PC particularly serves mediocre politicians and the bureaucrats they appoint. It is used to hold on to jobs, silencing critics and threatening anyone who questions their abilities. If the offended party can strike back with accusation of racism, discrimination, prejudice, and hatred, then PC has done its job. PC is a way of covering up incompetence and corruption. It has worked well in the U.S. for decades: attack the accuser. Benjamin Jealous, president of the NAACP, wrote, "Let me tell you something about political correctness: when politicians start overdoing it with PC, rest assured they're either hopeless at what they do or have screwed everything up big time."

The current uproar about the Health and Human Services (HHS) edict on birth control is a good example of the PC problem. The HHS edict said it wanted to expand "health care preventive services." But that PC phrase included some services that were contrary to the First-Amendment guarantee of freedom of religion. PC tends to eliminate any possibility of the discussion of the rightness and wrongness of a particular action through the restraint of free speech.

As a final example of PC run amok, consider this: Why have "swamps" been replaced by "wetlands"? Why have "rainforests" replaced "jungles"? Are they not the same things? A government that wants to spend taxpayer money on conservation needs to avoid the negative connotations involving parasites and disease, so it redefines/replaces words in order to be more PC. The preservation of wetlands is a much more noble cause than preserving a mosquito-infested swamp.

Let’s look a few other words that political correctness has changed in our lexicon. Government spending is now “investment; abortion is called “choice”, an act of terrorisms by a Muslim on a U.S. Army base is called “workplace violence, male homosexuals are called “gay”, and wealth redistribution is called “equality.”

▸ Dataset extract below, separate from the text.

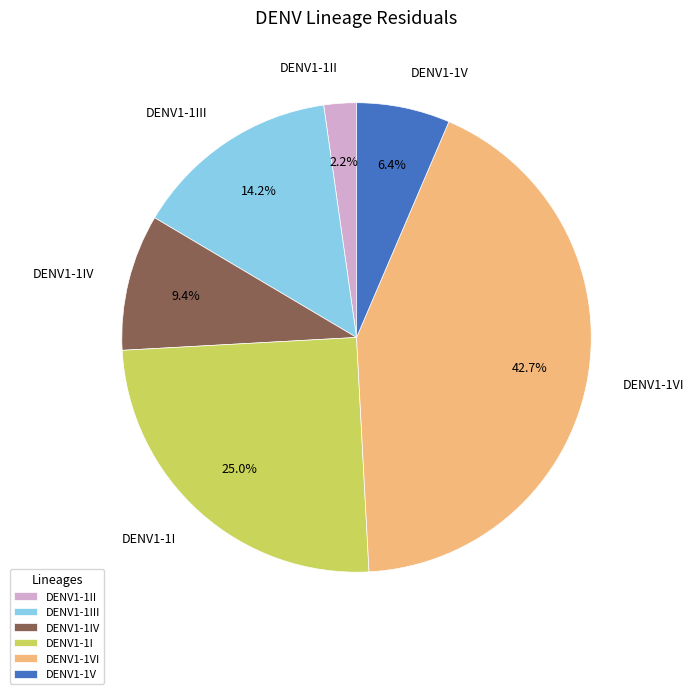

Which category has the biggest portion of the pie?

DENV1-1VI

The continuing necessity for PC and sensitivity indicates that the ideal of societal equality (as defined by the PC-definers) has not yet been realized.

Where, ultimately, can PC take us? One forecast was published in 1949 by George Orwell. In his book 1984, Orwell, characterizing "newspeak," wrote, "The destruction of words is a beautiful thing." Big Brother, the personification of the power of the state, through newspeak "simplified" words (gave them definitions he determined) to better control society. With the simplification of words, the younger generations knew only Big Brother's version of reality. Is PC today's newspeak? Yes!

For over 90 years the left, communists, socialist, progressives, and environmentalists have been changing the lexicon of our language to suit their world view. They believe that by controlling the language they can change the world to their liking. They are the masterminds.